一方で、日本としてアメリカの負担を軽減するための提案は必要だとの認識も示した。

石破首相は、共産党の小池書記局長から米軍駐留経費について問われ、「日本としてアメリカ駐留の他国より多くの負担をしているのは事実だ」と述べ、「唯々諾々と言われるとおり負担を増やすつもりはない。日本としてここ数年、ものすごく努力をしてやってきたことを認識してもらうのは国家として当然の主張だ」と強調した。

石破首相はその上で、「この関税の交渉と安全保障の問題をリンクさせて考えてるべきだと思っていない。関税の交渉は関税の交渉、安保の議論は安保の議論。それは分けて議論しないとことの本質がおかしくなる」と強調した。

さらに、アメリカの大統領が『アメリカは日本を守るのに、日本はアメリカを守っていないじゃないか』と言うのは事実と異なる。それは日本にアメリカの車はまったく走っていないじゃないかと言うのと似たようなものだ。きちんとした事実を認識してもらうのは、国家として当然のことだ。
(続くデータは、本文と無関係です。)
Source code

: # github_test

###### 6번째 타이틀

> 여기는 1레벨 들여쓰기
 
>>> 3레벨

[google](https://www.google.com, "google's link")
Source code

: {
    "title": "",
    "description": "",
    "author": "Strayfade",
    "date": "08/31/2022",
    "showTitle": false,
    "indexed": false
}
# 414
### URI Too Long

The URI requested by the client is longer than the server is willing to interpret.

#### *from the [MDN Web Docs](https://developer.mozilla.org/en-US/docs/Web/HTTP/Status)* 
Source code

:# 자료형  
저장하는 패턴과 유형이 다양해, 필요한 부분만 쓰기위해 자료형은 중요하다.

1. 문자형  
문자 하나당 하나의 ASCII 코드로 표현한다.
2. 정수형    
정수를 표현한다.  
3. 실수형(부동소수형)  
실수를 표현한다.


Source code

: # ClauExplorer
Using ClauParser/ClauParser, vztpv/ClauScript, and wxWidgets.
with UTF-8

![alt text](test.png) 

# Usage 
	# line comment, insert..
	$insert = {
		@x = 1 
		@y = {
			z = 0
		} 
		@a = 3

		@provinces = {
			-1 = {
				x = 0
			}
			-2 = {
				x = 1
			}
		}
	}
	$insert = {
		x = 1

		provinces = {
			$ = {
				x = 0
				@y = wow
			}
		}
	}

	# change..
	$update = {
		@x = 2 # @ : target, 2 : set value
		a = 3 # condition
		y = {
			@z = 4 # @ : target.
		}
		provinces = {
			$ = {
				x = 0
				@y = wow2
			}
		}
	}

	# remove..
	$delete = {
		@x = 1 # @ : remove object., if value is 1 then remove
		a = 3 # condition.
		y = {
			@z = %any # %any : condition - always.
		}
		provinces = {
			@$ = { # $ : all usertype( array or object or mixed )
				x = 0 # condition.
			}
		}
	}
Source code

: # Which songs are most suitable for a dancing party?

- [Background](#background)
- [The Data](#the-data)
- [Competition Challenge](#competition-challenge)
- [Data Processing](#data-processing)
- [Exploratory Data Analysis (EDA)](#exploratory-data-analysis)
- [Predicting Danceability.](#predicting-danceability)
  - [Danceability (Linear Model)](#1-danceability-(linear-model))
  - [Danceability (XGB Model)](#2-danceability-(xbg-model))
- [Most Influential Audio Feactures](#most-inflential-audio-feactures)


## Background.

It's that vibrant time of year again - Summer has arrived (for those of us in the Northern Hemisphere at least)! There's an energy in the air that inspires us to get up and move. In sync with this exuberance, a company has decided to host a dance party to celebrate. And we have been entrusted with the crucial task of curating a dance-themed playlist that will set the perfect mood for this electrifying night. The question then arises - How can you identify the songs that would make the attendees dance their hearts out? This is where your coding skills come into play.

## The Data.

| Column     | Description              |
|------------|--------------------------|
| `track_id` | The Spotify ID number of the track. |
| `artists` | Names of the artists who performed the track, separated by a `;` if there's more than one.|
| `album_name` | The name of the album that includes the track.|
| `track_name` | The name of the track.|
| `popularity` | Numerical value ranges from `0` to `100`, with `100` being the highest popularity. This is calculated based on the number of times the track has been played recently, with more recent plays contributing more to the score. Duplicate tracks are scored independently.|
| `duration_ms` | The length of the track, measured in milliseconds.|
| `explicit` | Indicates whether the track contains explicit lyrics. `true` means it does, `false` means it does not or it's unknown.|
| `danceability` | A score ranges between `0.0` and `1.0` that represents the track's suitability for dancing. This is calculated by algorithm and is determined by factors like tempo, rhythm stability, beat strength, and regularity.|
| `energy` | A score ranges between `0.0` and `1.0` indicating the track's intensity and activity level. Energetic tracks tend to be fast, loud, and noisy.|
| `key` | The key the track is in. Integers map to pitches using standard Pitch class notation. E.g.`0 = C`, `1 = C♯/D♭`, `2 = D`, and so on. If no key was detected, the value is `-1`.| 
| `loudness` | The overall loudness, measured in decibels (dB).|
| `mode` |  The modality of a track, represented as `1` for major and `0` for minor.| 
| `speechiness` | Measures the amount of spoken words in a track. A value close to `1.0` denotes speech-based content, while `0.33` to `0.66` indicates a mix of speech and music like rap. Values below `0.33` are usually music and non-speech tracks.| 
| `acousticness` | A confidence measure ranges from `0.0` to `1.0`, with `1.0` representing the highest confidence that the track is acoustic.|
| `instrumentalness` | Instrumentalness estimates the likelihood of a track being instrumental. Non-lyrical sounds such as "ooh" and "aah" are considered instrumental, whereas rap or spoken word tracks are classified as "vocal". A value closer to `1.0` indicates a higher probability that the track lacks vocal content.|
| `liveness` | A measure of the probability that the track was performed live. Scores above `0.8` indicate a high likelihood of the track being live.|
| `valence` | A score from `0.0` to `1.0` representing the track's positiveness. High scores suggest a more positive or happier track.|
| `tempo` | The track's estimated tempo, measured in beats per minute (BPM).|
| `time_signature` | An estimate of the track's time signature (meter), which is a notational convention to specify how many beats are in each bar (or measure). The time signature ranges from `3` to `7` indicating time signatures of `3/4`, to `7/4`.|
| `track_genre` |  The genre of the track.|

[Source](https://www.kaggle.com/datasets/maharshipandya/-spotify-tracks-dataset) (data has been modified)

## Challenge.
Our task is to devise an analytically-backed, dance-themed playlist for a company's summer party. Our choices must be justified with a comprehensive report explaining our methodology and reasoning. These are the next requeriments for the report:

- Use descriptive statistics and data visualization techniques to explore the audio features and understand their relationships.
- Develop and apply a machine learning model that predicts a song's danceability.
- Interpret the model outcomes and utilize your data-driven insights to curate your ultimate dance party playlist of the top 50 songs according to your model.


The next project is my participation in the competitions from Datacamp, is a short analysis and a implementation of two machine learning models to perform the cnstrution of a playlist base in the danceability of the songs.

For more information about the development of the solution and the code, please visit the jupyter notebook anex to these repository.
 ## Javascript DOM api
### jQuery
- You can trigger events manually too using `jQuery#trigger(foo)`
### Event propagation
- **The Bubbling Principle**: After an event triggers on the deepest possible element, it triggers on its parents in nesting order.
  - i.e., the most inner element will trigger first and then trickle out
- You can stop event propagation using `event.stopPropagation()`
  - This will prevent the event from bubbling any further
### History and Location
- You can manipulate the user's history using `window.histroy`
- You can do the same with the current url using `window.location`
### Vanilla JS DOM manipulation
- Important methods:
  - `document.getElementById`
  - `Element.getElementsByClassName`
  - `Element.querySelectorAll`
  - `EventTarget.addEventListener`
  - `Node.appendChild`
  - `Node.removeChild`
そういう立場で交渉に臨みたい」と述べた。

一方、国民民主党の上田議員の質問に対しては、「日本がアメリカと共に世界にいかなる責任を果たすか、アメリカが負ってきた負担、少なくともトランプ氏はそう思っているわけで、日本がそれに代わりうるものは何なのかかということは、安全保障面も含めて我が国として提案していかねばならん」と指摘し、「要求が高くてそれをまけてくださいよという話ではなく、日本としていかなる提案ができるか、そこの本質は我が国としていかなる責任を負う覚悟があるかということだと思う」と強調した。

質疑の中で上田議員は、アメリカでは、95年前のフーバー大統領の時に高関税が打ち出され、世界で経済ブロックが横行し各国の利害が必要以上に対立し、第二次世界大戦に突入していったと指摘し、「経済の長期低迷、高関税が本当に世界中に課せられ、世界中が対抗できなかったら不況になるリスクは高いということを、トランプ大統領に高い見地から訴えていただきたい」と要請した。

これに対し、石破首相は「私たちが気をつけていかねばならないのは、最大の投資国であり最大の雇用をアメリカに創出してきた我が国と、投資していない、雇用も創出していない国が同列に論じられることは当然あってはいけないことだ」と述べた。

その上で「我が国として自由貿易の大切さは多くの国々と連帯しながら訴えていくが、我が国として報復関税だという立場に立つのが国益なのかといえば、決してそうだと思っていない。そこをどうやって調整をとりながら、我が国の立場を世界に向けて主張していくかは、相当の工夫が必要だと思っている」と述べた。

さらに、「我々は強権的な国家資本主義、行き過ぎたナショナリズムには対抗していかねばならない。その点において、大統領と考えを一にすることはできると考えているが、我が国の投資や雇用の創出と、世界の多くの国々との連帯をどうやって両立させていくかについては、かなり思案が必要だ」と指摘した。